* **Prompt**: An exact copy of the lines from the one containing "</pre></div>" through the last line below is required; include both of those lines and no others.

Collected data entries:

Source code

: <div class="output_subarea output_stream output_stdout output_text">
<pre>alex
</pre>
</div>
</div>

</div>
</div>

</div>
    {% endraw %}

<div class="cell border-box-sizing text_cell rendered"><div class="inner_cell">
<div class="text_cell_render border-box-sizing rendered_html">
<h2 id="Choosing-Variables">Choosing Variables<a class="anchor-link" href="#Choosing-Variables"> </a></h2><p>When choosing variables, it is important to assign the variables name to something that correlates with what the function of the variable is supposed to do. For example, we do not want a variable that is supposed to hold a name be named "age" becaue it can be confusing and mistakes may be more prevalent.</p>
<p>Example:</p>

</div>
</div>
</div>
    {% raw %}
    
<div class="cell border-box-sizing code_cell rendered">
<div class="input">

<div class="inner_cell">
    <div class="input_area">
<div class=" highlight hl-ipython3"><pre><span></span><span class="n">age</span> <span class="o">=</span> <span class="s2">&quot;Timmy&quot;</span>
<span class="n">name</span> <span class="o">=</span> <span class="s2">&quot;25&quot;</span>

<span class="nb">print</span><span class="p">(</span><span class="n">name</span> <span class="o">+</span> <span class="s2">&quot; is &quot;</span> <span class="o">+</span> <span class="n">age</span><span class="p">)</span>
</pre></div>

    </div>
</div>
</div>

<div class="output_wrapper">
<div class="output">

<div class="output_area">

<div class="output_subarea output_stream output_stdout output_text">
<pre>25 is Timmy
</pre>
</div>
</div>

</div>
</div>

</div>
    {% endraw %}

* **Written response**:
</pre></div>

    </div>
</div>
</div>

<div class="output_wrapper">
<div class="output">

<div class="output_area">

<div class="output_subarea output_stream output_stdout output_text">
<pre>25 is Timmy
</pre>
</div>
</div>

</div>
</div>

</div>
    {% endraw %}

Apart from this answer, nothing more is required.